Alors Toufic, toi qui étais et qui es encore sur l’autre rive, c’est à toi, bien sûr, que je dédie ces quelques lignes. Compte sur moi pour que ce que tu as semé en lançant ce partenariat avec l’Aude porte ses fruits et contribue à améliorer les conditions de vie de ceux à qui tu as consacré une partie de ta vie, les habitants de Zgharta Ehden. Et compte sur moi aussi pour que je défende le développement de la coopération à l’échelle des collectivités locales, démarche en laquelle tu croyais.

Introduction

Lorsque je suis devenu président du conseil départemental de l’Aude, en 2011, j’ai tout de suite souhaité que mon département se lance plus avant dans la coopération décentralisée.

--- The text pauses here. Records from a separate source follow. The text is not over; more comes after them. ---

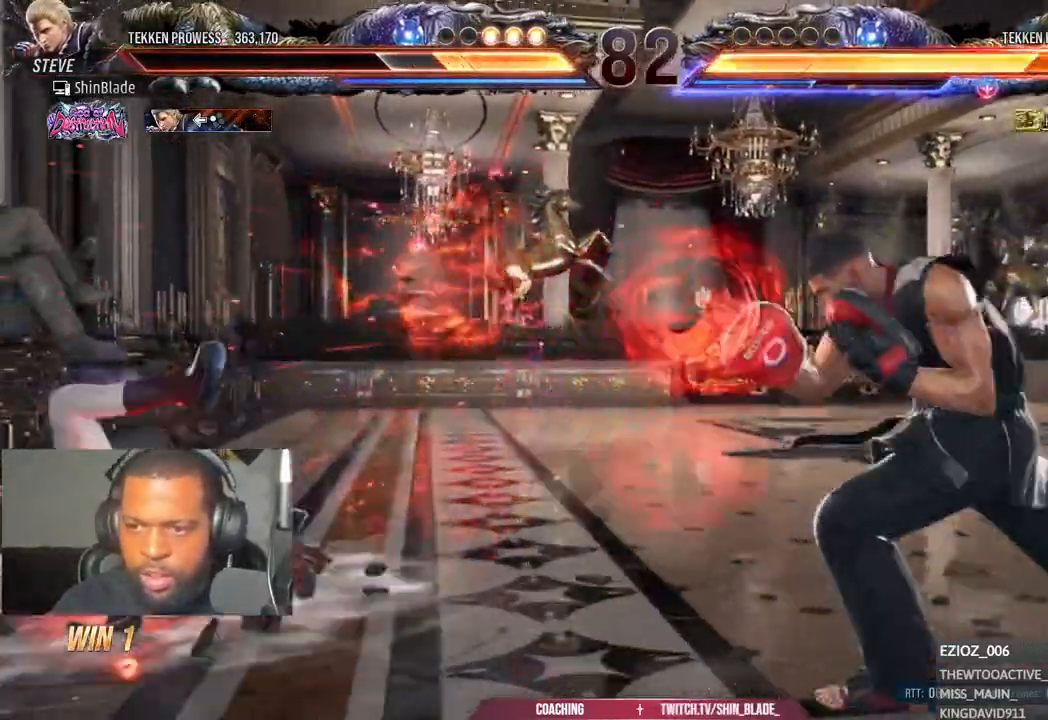
{"buttons": ["DPAD_LEFT"], "left_stick": "center", "right_stick": "up-left", "events": [[50, "right_stick", "center"], [117, "DPAD_LEFT", "down"], [183, "DPAD_LEFT", "up"], [250, "DPAD_LEFT", "down"], [333, "right_stick", "up-left"], [383, "TRIANGLE", "down"], [500, "TRIANGLE", "up"]]}
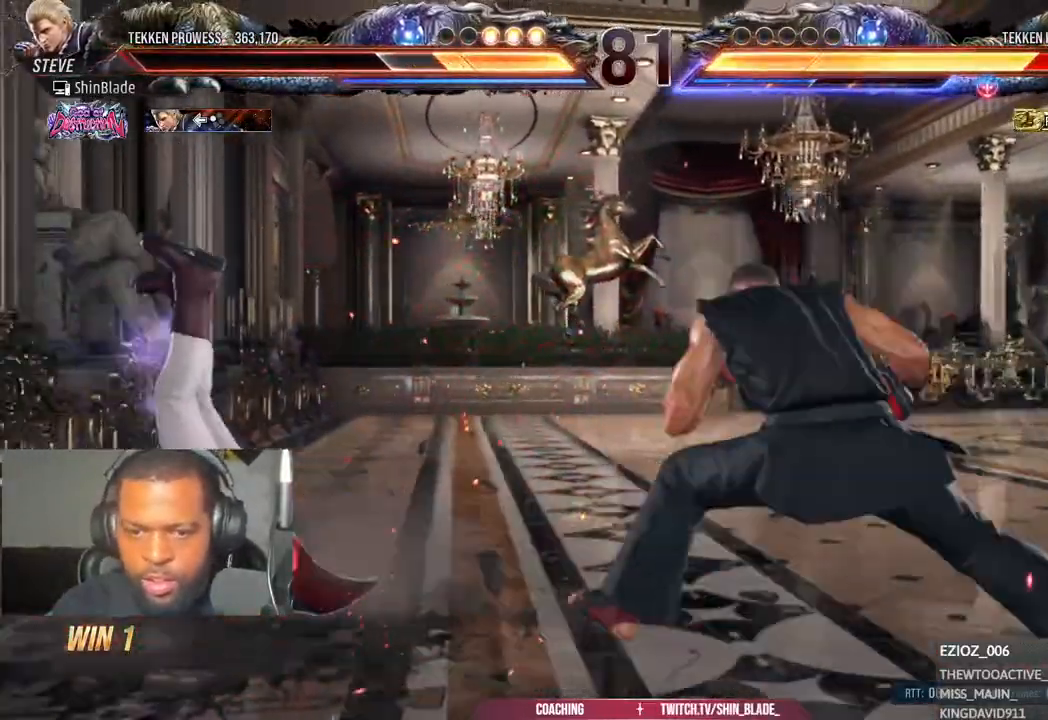
{"buttons": [], "left_stick": "center", "right_stick": "center"}
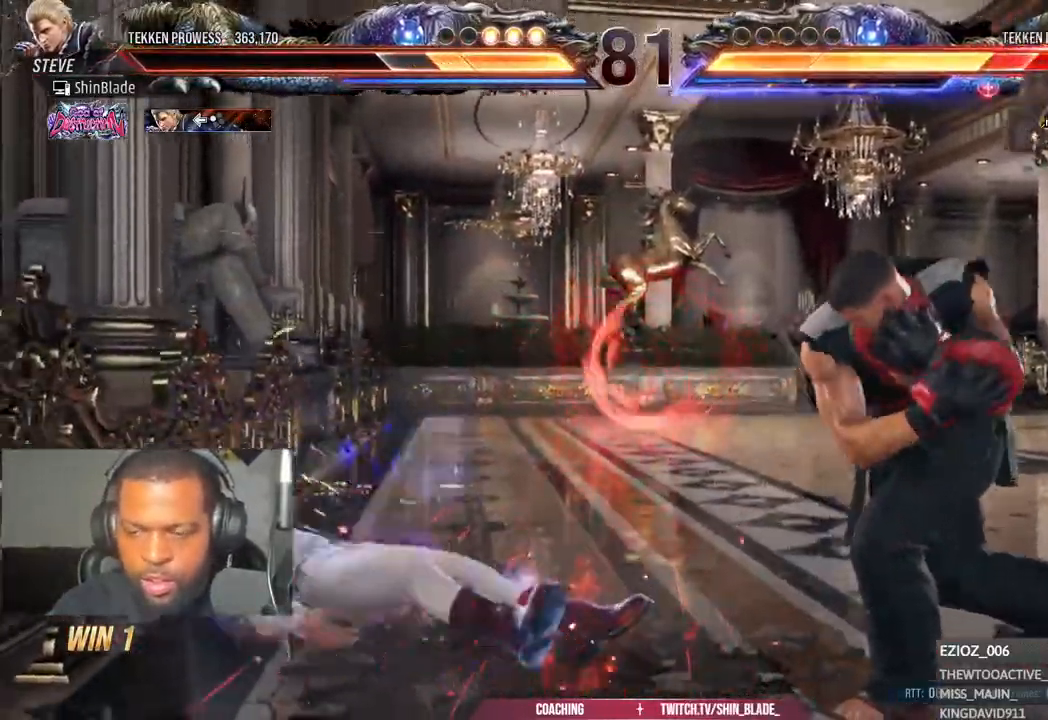
{"buttons": ["CROSS", "CIRCLE"], "left_stick": "center", "right_stick": "center", "events": [[167, "DPAD_UP", "down"], [217, "DPAD_UP", "up"], [317, "DPAD_UP", "down"], [383, "DPAD_UP", "up"], [467, "CIRCLE", "down"], [467, "CROSS", "down"]]}
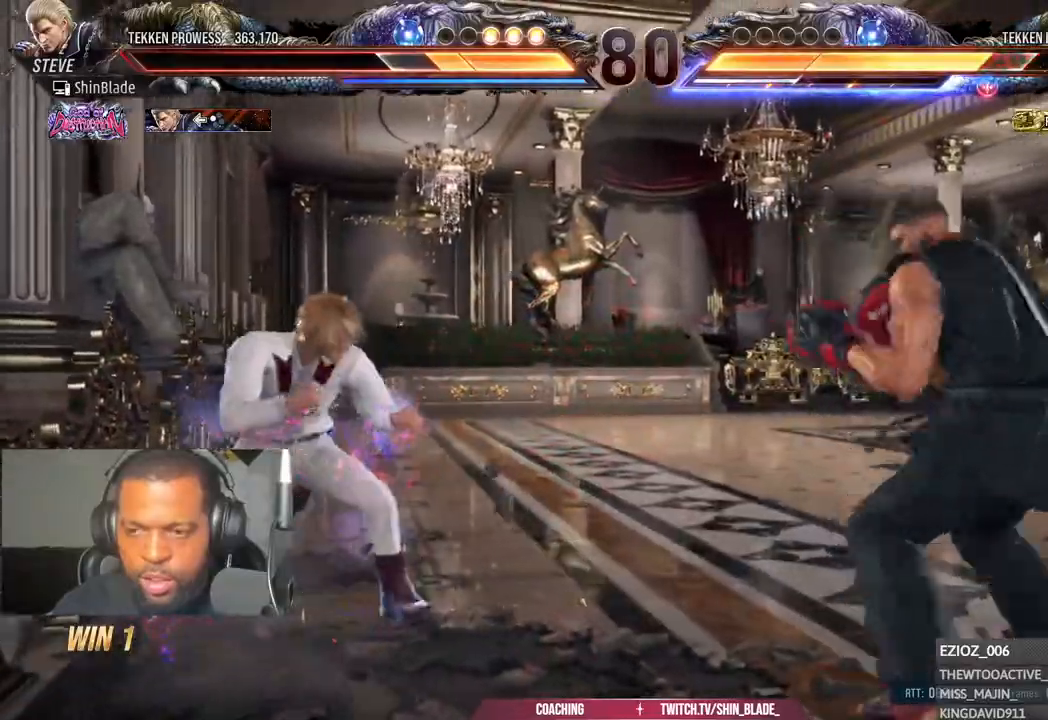
{"buttons": ["SQUARE", "TRIANGLE"], "left_stick": "center", "right_stick": "center", "events": [[50, "CIRCLE", "up"], [50, "CROSS", "up"], [117, "TRIANGLE", "down"], [233, "SQUARE", "down"], [233, "TRIANGLE", "up"], [267, "DPAD_LEFT", "down"], [267, "DPAD_UP", "down"], [300, "TRIANGLE", "down"], [350, "SQUARE", "up"], [400, "SQUARE", "down"], [433, "DPAD_LEFT", "up"], [433, "DPAD_UP", "up"]]}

L’Aude avait déjà eu quelques expériences depuis les années 1980, notamment avec le Burkina Faso. Ainsi, le conseil départemental de l’Aude, plus particulièrement le service des archives, avait instauré une coopération depuis des années avec les archives nationales du Burkina Faso avec de nombreux échanges d’agents et aussi d’expositions, comme celle concernant « Les chefs au Burkina Faso : la chefferie traditionnelle des origines à nos jours ».

Mais je souhaitais aller plus loin. Ce souhait, il reposait sur une conception humaniste et solidaire de la société que je voulais traduire concrètement dans l’action politique que j’allais mener à la tête du conseil départemental de l’Aude, non seulement vis-à-vis des audois, mais également au-delà, bien au-delà, au travers du développement de coopérations décentralisées.

J’avais déjà développé ce type de démarche dans mon mandat précédent, celui de maire de Bram, en mettant en place un jumelage avec Soum, commune du centre ouest du BurkinaFaso.

C’est en 2004 que je fus mis en relation avec des burkinabés qui avaient de la famille dans l’Aude, des amis. C’est au cours d’une soirée que fut envisagée l’idée d’un jumelage. J’eus ce mauvais réflexe de dire immédiatement « bien sûr, de quoi avez-vous besoin ? », réflexe partant d’un bon sentiment, mais dénotant d’une conception dépassée de la coopération que je n’aurai plus jamais. Mon interlocuteur me sourit, et me dit que ce n’était pas à lui de dire de quoi serait faite cette coopération, ni si elle se ferait, lui qui n’habitait plus le village de Soum, mais la capitale Ouagadougou. Je compris que ça ne serait pas nous, non plus, vu de France. L’accord fut vite trouvé : il y aurait d’abord une délégation bramaise qui se rendrait à Soum pour prendre un premier contact, puis une délégation de Soum viendrait à Bram pour les mêmes raisons. Ce ne fut qu’après cet échange que le jumelage sera conclu... et dure encore1.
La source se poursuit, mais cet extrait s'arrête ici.